#### PROVIDED INFORMATION:
---+---

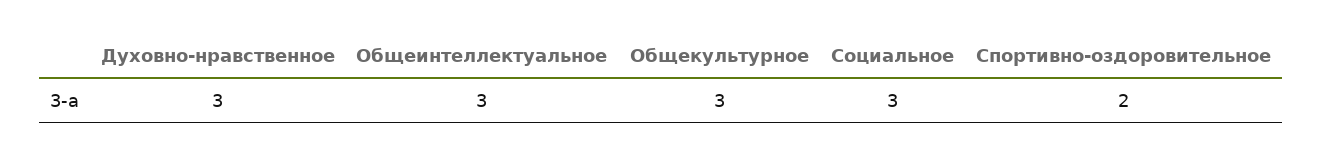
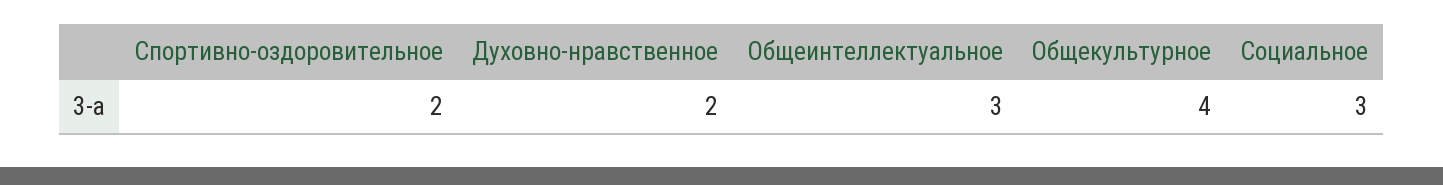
Духовно-нравственное: 3 -> 2
Общекультурное: 3 -> 4

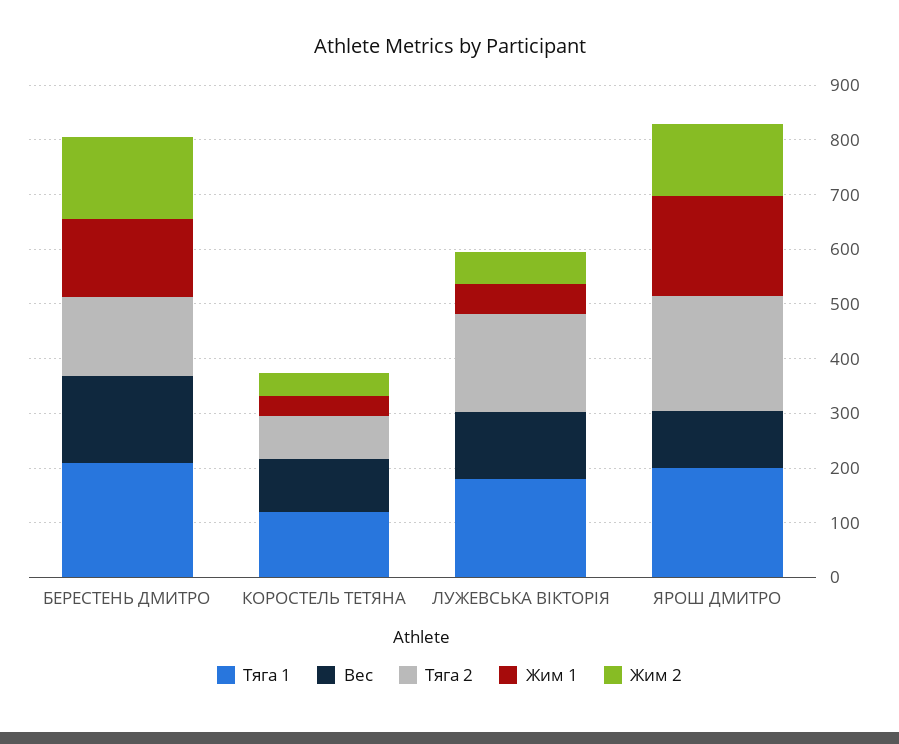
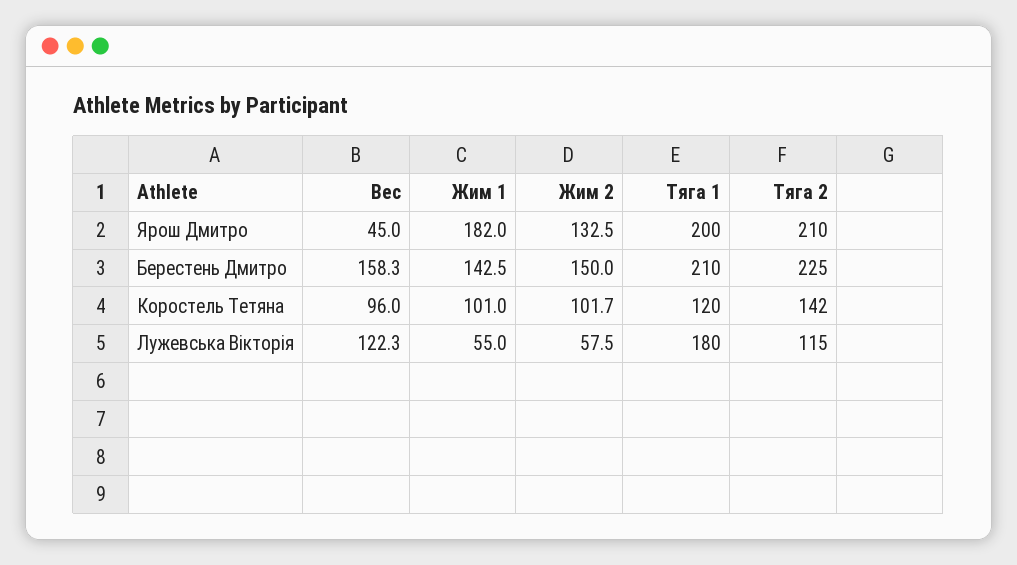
Тяга 2, БЕРЕСТЕНЬ ДМИТРО: 140 -> 225
Тяга 2, КОРОСТЕЛЬ ТEТЯНА: 80 -> 142
Жим 1, КОРОСТЕЛЬ ТEТЯНА: 40 -> 101
Жим 2, КОРОСТЕЛЬ ТEТЯНА: 40 -> 101.7
Тяга 2, ЛУЖЕВСЬКА ВІКТОРІЯ: 180 -> 115
Вес, ЯРОШ ДМИТРО: 100 -> 45

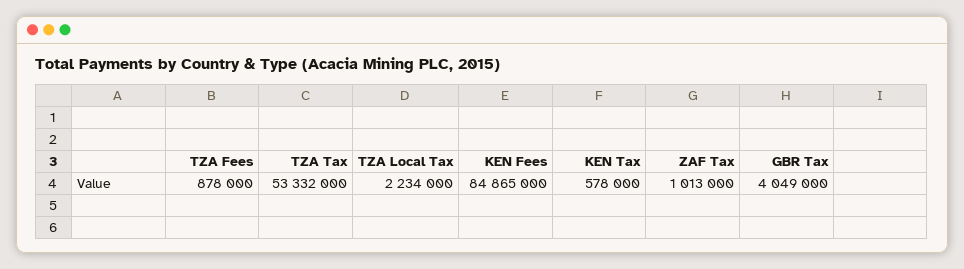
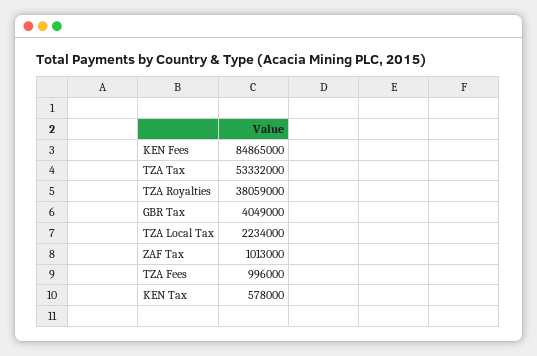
TZA Fees: 878000 -> 996000
TZA Royalties: none -> 38059000

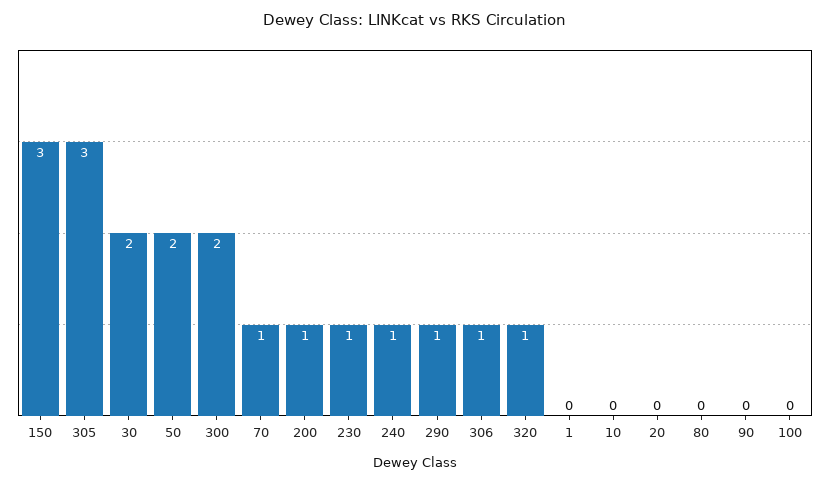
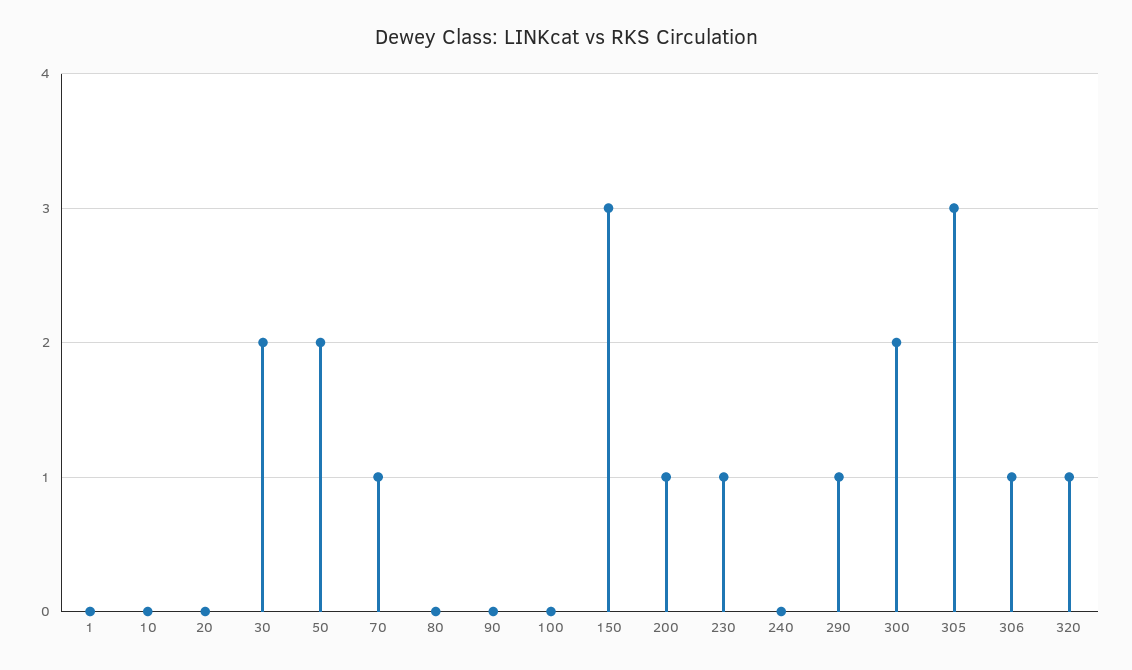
240: 1 -> 0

---+---

#### YOUR ASSIGNMENT:
Would you set down each line of the data exactly, with no images included?

#### YOUR SOLUTION:
Духовно-нравственное: 3 -> 2
Общекультурное: 3 -> 4

Тяга 2, БЕРЕСТЕНЬ ДМИТРО: 140 -> 225
Тяга 2, КОРОСТЕЛЬ ТEТЯНА: 80 -> 142
Жим 1, КОРОСТЕЛЬ ТEТЯНА: 40 -> 101
Жим 2, КОРОСТЕЛЬ ТEТЯНА: 40 -> 101.7
Тяга 2, ЛУЖЕВСЬКА ВІКТОРІЯ: 180 -> 115
Вес, ЯРОШ ДМИТРО: 100 -> 45

TZA Fees: 878000 -> 996000
TZA Royalties: none -> 38059000

240: 1 -> 0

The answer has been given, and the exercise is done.